Then MID(B3,4,2) refers to cell B3, what would the 4,2 part refer to in this case?

Once i used that formula, the dates maintained their chronological order in the pivot table, and I can successfully group the dates by quarters and years. I selected average in the pivot table, but it gives me a #DIV/0 error, is there a way to show the average date during the quarter?


----------



## Falc7 (Jul 17, 2013)

bump


----------



## mdrew9 (Jul 22, 2013)

mid requries additional arguments (Start and how many). Is this using Powerpivot? because power pivot has a divide formula, which fixes that error, otherwise just handle the error accordingly.


----------



## MD610 (Jul 23, 2013)

The option to group dates automatically in the pivot is only available to non-PowerPivot PivotTables so this particular forum isn't really the right place for these questions.

RIGHT(), LEFT(), and MID() pull characters from a given field.  You supply the field reference and the number of characters to pull (in the case of MID(), you also must tell it where to start pulling).

Once you have it grouped to Years and Quarters, you can show the Average Date by dropping the actual date field into Values, then go into Value Field Settings and change the Count to Average.  Lastly, in Value Field Settings, change the number formatting to a Date format.

I assume you are seeing #DIV/0 because you have just tried to drop the grouped Quarters field into Values instead of using the original Date field. Since Quarters are showing in the rows of you Pivot, you will then see the average date for that quarter by following my steps.


----------



## Falc7 (Jul 25, 2013)

I've installed powerpivot now. 
Here is where I am at: http://i.imgur.com/uJ7T4ih.png

I'm actually trying to find the average of the 'official discount rate' for each quarter/year. So if the value of the official discount rate is 8 in January, 10 in February, and 12 in March, the pivot table should display 10 as being the average for the first quarter.

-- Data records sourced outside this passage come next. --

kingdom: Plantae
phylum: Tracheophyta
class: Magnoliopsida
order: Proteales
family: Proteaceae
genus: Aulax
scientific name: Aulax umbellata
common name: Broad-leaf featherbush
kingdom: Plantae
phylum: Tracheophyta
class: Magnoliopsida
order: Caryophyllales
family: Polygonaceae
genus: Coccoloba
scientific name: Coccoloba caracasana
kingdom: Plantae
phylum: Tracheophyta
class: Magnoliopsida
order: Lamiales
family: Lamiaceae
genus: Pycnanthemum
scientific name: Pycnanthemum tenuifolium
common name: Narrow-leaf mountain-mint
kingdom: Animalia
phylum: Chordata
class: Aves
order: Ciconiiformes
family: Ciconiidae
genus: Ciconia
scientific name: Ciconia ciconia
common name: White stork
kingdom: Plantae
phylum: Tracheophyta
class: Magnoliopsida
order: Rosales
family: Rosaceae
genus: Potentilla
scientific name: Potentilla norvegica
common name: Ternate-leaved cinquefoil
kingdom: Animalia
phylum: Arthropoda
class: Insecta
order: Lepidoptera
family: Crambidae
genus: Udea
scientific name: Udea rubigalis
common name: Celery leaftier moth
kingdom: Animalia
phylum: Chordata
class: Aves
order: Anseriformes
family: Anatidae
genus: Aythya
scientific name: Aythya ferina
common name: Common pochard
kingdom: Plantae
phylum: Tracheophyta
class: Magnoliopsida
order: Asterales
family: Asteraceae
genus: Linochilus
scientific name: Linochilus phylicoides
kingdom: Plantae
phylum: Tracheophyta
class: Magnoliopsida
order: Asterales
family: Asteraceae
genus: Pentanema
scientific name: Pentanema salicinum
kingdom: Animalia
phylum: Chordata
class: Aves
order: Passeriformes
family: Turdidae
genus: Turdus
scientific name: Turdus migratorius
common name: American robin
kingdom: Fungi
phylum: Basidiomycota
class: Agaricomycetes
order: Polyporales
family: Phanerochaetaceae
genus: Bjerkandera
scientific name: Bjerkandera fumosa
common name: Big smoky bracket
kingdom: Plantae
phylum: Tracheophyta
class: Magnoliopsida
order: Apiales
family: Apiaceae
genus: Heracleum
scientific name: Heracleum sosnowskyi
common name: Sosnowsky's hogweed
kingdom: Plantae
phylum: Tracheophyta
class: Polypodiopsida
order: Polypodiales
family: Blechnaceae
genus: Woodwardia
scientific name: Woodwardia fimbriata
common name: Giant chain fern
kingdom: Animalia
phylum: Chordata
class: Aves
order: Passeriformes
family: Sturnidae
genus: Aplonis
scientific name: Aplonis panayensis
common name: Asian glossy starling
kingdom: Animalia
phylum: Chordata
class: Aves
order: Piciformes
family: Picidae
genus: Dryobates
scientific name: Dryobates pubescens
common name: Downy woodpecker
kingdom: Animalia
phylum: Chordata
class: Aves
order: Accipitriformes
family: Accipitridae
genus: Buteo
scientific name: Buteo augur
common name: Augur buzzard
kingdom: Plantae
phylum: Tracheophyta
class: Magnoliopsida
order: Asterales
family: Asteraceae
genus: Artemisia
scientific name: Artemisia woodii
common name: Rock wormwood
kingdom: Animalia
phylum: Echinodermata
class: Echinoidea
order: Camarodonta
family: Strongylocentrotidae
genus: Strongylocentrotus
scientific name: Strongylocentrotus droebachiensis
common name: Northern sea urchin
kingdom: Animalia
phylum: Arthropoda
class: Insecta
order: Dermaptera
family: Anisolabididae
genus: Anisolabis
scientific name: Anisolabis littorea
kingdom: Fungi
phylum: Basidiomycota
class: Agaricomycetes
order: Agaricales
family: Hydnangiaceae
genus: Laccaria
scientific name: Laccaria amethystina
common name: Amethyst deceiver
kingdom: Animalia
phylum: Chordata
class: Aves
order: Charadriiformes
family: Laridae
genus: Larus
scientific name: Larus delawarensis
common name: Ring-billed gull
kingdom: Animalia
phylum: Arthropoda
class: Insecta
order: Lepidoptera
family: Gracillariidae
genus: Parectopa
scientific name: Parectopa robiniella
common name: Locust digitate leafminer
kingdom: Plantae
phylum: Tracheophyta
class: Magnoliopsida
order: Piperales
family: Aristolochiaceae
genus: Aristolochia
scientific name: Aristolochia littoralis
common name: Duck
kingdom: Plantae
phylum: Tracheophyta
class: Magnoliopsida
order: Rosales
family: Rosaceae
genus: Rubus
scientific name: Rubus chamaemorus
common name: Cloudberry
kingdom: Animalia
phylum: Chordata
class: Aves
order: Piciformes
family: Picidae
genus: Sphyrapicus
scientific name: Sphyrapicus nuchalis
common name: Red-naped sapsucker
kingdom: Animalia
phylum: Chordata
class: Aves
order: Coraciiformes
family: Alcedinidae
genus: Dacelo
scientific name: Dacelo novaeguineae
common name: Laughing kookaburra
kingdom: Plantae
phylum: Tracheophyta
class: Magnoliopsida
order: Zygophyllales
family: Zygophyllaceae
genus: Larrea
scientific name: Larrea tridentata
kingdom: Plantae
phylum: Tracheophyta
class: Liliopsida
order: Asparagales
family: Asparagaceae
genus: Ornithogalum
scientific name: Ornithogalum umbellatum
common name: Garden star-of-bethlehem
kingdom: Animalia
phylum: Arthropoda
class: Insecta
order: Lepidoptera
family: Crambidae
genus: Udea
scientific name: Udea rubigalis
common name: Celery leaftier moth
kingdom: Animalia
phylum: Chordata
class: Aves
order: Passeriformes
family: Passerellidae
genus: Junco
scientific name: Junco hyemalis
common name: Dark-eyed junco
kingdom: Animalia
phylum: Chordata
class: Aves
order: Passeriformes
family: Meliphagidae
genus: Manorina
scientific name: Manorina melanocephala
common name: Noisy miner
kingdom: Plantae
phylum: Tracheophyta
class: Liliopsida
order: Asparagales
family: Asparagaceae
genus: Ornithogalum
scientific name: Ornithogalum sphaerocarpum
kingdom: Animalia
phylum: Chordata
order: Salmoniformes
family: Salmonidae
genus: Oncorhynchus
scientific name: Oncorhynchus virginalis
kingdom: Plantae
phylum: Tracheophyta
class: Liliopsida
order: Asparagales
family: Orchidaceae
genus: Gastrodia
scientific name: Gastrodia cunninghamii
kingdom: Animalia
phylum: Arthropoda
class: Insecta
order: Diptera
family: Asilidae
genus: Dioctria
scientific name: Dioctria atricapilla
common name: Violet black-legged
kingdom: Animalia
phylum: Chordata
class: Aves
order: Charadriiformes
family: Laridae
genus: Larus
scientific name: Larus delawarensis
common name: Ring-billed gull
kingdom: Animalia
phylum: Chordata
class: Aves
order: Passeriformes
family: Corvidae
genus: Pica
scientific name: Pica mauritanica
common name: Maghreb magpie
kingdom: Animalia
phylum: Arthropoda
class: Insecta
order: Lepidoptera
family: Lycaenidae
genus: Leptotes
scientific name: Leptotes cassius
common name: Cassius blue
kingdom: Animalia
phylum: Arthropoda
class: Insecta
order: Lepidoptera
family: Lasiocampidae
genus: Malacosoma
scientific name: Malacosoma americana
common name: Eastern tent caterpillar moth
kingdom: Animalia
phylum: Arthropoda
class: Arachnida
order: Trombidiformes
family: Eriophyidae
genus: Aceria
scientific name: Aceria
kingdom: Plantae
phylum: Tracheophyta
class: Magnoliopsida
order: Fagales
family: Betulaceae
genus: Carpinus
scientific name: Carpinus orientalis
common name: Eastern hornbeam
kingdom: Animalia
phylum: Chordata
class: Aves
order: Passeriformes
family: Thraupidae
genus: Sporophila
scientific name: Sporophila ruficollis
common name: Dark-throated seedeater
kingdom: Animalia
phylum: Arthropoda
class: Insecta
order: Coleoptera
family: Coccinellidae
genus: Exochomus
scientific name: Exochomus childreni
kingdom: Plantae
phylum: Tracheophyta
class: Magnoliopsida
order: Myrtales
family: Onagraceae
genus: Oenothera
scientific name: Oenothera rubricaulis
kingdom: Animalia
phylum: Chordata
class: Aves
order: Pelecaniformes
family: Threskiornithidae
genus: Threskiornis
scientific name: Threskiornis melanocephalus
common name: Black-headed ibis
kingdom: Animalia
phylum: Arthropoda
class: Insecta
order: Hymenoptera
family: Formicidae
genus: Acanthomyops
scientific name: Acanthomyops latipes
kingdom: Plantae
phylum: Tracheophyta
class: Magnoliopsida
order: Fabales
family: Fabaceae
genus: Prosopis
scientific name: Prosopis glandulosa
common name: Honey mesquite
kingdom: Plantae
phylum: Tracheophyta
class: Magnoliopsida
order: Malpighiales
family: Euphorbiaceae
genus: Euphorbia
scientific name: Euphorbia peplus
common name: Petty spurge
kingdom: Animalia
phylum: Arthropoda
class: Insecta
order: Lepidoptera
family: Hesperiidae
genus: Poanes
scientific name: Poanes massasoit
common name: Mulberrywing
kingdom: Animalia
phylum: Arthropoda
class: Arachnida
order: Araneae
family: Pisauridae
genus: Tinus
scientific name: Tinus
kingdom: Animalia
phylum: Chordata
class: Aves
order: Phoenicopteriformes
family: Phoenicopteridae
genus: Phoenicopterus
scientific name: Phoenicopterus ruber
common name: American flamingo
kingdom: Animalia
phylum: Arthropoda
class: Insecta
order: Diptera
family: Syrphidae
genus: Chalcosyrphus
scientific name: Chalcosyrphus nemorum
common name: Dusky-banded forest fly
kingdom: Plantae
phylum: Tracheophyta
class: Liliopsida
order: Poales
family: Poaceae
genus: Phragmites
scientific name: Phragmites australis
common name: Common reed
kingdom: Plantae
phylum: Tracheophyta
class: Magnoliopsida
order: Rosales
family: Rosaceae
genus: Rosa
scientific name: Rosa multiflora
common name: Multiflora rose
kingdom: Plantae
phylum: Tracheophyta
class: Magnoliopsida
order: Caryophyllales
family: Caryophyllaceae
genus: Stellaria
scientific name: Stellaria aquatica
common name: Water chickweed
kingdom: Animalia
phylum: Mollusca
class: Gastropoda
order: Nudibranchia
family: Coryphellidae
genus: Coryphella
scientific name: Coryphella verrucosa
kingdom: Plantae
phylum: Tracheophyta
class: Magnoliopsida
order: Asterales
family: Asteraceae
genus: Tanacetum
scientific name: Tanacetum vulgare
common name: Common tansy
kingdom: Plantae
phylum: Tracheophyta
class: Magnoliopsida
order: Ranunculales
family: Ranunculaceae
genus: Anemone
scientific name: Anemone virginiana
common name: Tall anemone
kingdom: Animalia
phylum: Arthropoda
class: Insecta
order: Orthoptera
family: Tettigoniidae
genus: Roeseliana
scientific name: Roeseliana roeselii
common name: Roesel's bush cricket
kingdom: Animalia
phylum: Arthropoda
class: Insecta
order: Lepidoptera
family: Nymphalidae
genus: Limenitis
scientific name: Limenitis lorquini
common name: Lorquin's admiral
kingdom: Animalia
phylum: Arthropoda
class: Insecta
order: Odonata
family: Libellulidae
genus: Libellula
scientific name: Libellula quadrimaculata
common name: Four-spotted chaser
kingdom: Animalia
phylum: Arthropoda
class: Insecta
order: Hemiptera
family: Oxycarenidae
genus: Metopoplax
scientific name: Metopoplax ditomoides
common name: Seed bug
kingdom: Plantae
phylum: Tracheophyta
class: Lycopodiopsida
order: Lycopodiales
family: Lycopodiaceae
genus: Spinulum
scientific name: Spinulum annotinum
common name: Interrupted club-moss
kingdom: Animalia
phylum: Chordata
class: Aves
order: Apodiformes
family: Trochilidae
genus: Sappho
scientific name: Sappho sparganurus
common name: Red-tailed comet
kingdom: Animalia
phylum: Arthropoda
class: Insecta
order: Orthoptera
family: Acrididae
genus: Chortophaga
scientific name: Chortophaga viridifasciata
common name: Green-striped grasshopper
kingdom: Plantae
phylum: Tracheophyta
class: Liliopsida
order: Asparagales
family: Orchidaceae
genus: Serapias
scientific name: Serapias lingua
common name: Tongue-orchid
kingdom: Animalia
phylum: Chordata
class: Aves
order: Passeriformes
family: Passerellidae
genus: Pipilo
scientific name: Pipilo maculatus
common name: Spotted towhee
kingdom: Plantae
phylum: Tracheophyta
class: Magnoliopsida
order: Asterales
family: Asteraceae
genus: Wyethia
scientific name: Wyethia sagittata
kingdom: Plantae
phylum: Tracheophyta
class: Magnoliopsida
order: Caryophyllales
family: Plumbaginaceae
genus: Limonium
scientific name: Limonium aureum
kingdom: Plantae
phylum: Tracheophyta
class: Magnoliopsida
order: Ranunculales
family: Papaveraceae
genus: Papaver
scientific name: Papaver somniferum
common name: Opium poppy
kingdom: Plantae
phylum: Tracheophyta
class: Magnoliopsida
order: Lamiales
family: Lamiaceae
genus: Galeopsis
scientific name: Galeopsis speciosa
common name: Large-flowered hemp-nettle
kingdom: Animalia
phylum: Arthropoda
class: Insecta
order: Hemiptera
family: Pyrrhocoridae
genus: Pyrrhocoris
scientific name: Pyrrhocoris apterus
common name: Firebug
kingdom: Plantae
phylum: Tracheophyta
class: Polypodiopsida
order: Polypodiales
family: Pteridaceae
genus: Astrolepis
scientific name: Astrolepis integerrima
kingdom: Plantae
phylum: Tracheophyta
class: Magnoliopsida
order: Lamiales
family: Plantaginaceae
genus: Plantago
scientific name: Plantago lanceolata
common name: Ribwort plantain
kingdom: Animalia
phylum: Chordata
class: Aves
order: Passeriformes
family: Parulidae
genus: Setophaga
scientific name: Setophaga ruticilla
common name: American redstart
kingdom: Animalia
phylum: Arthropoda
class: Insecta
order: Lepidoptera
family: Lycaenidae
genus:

If I change the pivot table from 'count' to average, it still gives me the divide by zero error. And i've noticed that if I choose 'sum' the pivot table reports 0 for all quarters and years. I have dragged the official rate field into the values field as you can see from the screenshot above. I haven't dropped grouped quarters into the values field, only the discount rate is in the values field.

If appropriate I can make a new topic in the non-powerpivot table sub forum.


----------